たとえば、下肢筋力の低下はしているが、掃除が「できる能力」はある。しかし掃除が苦手(日常的に自分では掃除をしない。このような利用者の場合、以下の①②支援が考えられます。
- まずは「できる能力」を向上させるために、通所系サービスへ行く
通所系サービスで下肢筋力の向上(運動機能の向上)を目指す。
- 日常的に「している活動」を向上させるために、訪問系サービスを利用する
自宅での掃除方法を身につけて、日々の習慣にする。
訪問系では、利用者が要介護状態に陥ることがないよう、日常生活のなかで体を使ったり、動かしたりすることを促がすことが重要なのです。
生活習慣を変える仕掛け作りが必要です
IADL支援(調理、掃除、洗濯など)は、個人でお金を出すと、介護保険制度外で、他人に代行してもらうことが可能な動作です。
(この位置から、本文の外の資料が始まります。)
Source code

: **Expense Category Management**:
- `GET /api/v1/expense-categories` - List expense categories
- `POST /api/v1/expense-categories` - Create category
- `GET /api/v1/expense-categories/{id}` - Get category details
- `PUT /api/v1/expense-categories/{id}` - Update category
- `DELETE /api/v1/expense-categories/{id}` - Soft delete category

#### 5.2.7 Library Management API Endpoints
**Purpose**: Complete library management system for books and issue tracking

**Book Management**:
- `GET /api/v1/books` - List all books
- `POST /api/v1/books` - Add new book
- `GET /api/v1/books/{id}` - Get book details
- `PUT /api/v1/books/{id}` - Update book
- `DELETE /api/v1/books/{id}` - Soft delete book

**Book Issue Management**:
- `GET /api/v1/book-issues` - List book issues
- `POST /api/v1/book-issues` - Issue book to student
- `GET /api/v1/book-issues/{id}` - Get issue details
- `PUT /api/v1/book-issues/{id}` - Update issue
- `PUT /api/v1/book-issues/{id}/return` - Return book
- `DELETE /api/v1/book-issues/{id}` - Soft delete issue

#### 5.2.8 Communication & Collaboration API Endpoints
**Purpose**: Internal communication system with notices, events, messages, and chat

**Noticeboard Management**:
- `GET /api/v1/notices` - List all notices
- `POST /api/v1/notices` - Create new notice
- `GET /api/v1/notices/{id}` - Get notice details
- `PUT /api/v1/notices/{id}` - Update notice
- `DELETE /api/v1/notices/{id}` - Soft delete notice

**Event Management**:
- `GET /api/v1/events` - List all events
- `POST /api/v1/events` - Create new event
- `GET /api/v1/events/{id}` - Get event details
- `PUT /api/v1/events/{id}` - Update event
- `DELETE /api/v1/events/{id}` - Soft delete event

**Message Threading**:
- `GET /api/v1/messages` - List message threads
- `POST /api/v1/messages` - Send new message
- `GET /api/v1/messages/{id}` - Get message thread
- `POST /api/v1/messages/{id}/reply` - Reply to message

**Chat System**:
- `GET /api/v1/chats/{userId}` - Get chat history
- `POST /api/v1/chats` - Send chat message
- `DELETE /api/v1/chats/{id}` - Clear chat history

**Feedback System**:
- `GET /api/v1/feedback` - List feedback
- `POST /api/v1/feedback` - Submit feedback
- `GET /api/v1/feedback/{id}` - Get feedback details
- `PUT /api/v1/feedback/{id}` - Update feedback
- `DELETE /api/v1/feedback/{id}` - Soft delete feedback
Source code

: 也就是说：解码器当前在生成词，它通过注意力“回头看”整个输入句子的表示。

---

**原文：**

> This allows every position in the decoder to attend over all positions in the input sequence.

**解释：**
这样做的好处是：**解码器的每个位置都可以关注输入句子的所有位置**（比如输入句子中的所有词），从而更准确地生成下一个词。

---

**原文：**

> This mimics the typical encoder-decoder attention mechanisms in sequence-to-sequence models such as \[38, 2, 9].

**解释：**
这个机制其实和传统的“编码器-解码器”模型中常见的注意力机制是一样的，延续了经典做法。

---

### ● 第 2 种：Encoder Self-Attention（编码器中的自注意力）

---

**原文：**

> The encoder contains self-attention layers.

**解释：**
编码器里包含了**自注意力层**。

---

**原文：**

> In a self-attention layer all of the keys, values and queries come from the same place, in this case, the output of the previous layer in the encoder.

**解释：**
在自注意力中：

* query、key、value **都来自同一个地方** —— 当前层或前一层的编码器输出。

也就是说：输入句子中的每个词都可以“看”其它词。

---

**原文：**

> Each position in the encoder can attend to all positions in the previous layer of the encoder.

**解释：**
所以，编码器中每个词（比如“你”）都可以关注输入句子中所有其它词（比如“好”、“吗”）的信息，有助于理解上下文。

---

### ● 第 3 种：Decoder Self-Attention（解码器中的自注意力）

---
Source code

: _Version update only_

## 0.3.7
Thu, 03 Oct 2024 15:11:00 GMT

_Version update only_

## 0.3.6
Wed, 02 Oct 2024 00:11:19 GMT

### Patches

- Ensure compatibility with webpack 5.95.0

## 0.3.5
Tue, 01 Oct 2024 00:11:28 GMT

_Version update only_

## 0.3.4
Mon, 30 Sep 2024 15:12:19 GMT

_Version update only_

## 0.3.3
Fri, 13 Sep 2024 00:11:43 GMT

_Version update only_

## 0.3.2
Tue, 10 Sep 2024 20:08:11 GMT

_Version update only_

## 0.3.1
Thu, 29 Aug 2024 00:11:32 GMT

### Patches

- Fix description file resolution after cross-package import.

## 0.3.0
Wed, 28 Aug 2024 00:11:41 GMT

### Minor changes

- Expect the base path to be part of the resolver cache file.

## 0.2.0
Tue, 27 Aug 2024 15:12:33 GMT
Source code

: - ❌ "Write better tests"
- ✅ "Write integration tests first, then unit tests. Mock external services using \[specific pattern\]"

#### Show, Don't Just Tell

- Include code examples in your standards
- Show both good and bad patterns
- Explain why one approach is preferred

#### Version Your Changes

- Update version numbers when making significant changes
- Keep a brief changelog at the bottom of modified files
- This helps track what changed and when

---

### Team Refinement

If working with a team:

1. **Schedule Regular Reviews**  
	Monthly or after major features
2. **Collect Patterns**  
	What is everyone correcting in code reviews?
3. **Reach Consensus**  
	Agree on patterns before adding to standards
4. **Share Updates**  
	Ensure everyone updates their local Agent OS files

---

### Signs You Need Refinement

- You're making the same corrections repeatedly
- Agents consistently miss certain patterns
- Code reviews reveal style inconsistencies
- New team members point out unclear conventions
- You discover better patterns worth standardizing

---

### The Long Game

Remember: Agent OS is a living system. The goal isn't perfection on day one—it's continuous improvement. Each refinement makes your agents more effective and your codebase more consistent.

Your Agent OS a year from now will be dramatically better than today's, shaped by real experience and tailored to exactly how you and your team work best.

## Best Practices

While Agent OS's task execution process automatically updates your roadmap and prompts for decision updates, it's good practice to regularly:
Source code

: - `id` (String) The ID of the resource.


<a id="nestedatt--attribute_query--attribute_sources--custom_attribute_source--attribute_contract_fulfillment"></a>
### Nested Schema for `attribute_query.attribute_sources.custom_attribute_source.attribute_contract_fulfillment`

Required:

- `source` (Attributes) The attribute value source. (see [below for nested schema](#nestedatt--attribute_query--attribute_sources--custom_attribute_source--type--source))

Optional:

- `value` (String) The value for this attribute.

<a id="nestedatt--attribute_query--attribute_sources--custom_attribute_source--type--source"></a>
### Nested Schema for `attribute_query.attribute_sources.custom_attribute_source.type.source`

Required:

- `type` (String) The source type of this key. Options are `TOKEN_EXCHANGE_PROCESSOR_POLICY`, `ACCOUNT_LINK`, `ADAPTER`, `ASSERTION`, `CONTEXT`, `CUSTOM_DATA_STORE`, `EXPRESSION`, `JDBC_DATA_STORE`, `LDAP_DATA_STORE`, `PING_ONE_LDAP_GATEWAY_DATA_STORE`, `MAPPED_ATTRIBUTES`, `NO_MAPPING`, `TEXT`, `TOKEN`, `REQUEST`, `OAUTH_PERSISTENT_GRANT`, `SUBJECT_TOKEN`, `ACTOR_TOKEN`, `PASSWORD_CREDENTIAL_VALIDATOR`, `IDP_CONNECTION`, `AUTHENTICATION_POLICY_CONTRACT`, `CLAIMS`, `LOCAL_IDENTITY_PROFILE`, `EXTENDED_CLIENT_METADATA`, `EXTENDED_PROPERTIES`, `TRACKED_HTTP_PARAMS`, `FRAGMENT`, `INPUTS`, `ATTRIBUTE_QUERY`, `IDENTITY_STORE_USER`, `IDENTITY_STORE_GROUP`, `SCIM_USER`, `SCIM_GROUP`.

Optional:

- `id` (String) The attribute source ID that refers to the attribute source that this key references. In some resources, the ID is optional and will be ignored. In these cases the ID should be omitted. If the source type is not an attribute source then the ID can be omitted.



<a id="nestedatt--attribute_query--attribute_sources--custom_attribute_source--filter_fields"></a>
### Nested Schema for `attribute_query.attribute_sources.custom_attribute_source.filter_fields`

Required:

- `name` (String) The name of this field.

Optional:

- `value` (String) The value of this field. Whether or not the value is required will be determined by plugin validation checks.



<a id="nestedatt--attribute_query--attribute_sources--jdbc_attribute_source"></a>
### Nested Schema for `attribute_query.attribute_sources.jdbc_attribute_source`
※『お掃除代行サービス』や『買い物代行サービス』などがよい例です
そこで、いままでの「家事代行型サービス」に慣れていらっしゃる利用者に対して、急に「介護予防です!一緒にやりましょう!」と促したとしても、あまり受け入れてはもらえません。
そこで、まずは利用者に対して、生活習慣を変えてもらえるよう、仕組み作りをすることが重要です。
まとめ
平成30年介護報酬改定からは「老計10号」の改正により、見守り的援助、身体介護の範囲が明確化され、単に「やってあげる」のではなく、利用者の自立を後押しする観点から安全に配慮しつつ寄り添って「ともに行う」支援を指すことが、さらに求められるようになりました。それには通所系サービスと訪問系サービスの連携が不可欠ですので、ケアマネジャーと共有の上、事業所で周知徹底を行ってください。